▸ Passage:
** BEGIN **

Vivek Ramaswamy, a 37-year-old hedge-fund manager and businessman, is currently running in third place in the Republican presidential primaries in some polls. It is unlikely that he or anyone else will ultimately dethrone former President Donald Trump in the quest for the GOP nomination in 2024. But on Monday he helped entrench a new tradition for presidential candidates: publicly naming a short list of Supreme Court nominees.
According to Axios, Ramaswamy’s selections are Senators Ted Cruz and Mike Lee, federal appeals court judges Lisa Branch, John Bush, Thomas Hardiman, James Ho, Justin Walker, and Lawrence Van Dyke, and former Solicitor General Paul Clement. He told the news outlet that he wanted judges who “recognize the unique threats to individual liberty that we face today but who also are originalist in their interpretation of the Constitution.”
It was Trump himself who pioneered this tactic during the 2016 presidential election, which ultimately proved to be about the future of the Supreme Court. Antonin Scalia’s death that February produced a court with four conservative justices, four liberal justices, and one balance-tipping vacancy. Senate Republicans refused to consider any nominee from then-President Barack Obama, essentially punting the issue to the voters, who could have created the first liberal majority on the court since the 1960s by electing another Democratic president.
But while Hillary Clinton won the most votes, Trump won through the Electoral College and the narrowest of margins in a handful of key states. Republicans then replaced a third of the justices on the high court, aided by Anthony Kennedy’s retirement and Ruth Bader Ginsburg’s death. Confirming Neil Gorsuch, Brett Kavanaugh, and Amy Coney Barrett gave the conservative legal movement enough votes on the court to overturn Roe v. Wade, eliminate affirmative action in college admissions, issue a series of rulings to limit federal regulatory power, and more.
Ramaswamy’s own picks reflect Republicans’ success in remaking the federal judiciary during the Trump years. All six of his short-listers from the federal courts were appointed to their current positions by Trump himself. Hardiman was on Trump’s initial list of Supreme Court contenders in May 2016; Lee was on a second version of the list the Trump campaign released that September. The only one unconnected to Trump in any way is Paul Clement, a former solicitor general under George W. Bush who now frequently argues before the court in private practice.
Trump’s list was aimed at swaying then-hesitant legal conservatives to back his campaign by giving a tangible assurance that he would not abandon the right’s long-held dream of reshaping the high court in their own image. Naming a slate of conservative jurists also set up a sharp contrast between his own potential Supreme Court picks and those that Clinton would likely make. The effort worked, as Cruz himself endorsed Trump based on the names on the lists.
“For anyone concerned about the Bill of Rights—free speech, religious liberty, the Second Amendment—the Court hangs in the balance,” Cruz claimed in his endorsement message. “I have spent my professional career fighting before the Court to defend the Constitution. We are only one justice away from losing our most basic rights, and the next president will appoint as many as four new justices. We know, without a doubt, that every Clinton appointee would be a left-wing ideologue.” He noted that Trump’s short list “provides a serious reason for voters to choose to support Trump.”

** END **

▸ Input material:
** BEGIN **

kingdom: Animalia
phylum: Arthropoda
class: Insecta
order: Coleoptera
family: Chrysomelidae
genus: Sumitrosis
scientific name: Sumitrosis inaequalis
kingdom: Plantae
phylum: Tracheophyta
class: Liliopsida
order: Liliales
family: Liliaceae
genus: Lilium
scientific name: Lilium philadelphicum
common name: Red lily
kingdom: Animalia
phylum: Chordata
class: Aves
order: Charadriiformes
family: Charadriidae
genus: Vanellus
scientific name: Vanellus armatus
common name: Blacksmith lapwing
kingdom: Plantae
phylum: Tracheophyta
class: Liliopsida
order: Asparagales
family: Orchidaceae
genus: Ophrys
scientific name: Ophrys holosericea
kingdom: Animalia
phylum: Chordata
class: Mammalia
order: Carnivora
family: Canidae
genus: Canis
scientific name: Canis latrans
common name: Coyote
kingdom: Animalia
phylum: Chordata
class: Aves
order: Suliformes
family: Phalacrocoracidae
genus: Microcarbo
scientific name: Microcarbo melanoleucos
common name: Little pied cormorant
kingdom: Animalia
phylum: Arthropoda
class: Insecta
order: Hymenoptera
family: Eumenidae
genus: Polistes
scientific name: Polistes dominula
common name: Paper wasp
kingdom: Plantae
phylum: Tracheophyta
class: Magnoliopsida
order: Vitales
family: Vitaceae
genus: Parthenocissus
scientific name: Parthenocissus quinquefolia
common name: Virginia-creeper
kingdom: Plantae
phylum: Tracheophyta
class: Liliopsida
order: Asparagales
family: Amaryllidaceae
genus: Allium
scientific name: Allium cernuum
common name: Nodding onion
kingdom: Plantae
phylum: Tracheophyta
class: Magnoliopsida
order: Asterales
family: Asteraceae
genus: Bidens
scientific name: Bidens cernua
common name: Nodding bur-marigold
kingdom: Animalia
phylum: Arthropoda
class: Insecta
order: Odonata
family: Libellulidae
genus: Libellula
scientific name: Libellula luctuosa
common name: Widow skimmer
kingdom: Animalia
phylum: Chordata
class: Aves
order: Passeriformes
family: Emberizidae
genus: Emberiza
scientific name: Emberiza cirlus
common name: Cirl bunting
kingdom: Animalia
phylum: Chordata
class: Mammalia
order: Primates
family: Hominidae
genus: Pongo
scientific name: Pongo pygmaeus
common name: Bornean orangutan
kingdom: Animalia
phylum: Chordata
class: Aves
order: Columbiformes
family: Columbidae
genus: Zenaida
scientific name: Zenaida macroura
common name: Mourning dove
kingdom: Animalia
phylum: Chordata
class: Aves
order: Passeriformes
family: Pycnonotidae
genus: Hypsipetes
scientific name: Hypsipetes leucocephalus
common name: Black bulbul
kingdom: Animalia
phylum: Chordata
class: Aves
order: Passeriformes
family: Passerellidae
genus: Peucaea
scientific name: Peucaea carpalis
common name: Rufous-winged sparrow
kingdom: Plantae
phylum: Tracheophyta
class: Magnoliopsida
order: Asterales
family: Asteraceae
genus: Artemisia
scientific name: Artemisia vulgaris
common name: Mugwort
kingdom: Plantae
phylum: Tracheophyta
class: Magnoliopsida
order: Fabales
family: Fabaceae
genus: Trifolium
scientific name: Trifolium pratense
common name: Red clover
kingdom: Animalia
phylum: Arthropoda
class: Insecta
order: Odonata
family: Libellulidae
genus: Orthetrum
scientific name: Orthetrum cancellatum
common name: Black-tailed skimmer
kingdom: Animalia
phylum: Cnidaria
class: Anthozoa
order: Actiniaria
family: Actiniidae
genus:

** END **

▸ Complete the following:
#1 Quote word for word the part of the passage on Supreme Court short lists that begins at the words "But while Hillary" and ends after the words "power, and more.".
#2 Print the lines of the entries exactly as they appear, starting with the line that contains "family: Fabaceae" and continuing through the final line of the entries.

▸ Responses to the tasks:
#1
But while Hillary Clinton won the most votes, Trump won through the Electoral College and the narrowest of margins in a handful of key states. Republicans then replaced a third of the justices on the high court, aided by Anthony Kennedy’s retirement and Ruth Bader Ginsburg’s death. Confirming Neil Gorsuch, Brett Kavanaugh, and Amy Coney Barrett gave the conservative legal movement enough votes on the court to overturn Roe v. Wade, eliminate affirmative action in college admissions, issue a series of rulings to limit federal regulatory power, and more.

#2
family: Fabaceae
genus: Trifolium
scientific name: Trifolium pratense
common name: Red clover
kingdom: Animalia
phylum: Arthropoda
class: Insecta
order: Odonata
family: Libellulidae
genus: Orthetrum
scientific name: Orthetrum cancellatum
common name: Black-tailed skimmer
kingdom: Animalia
phylum: Cnidaria
class: Anthozoa
order: Actiniaria
family: Actiniidae
genus:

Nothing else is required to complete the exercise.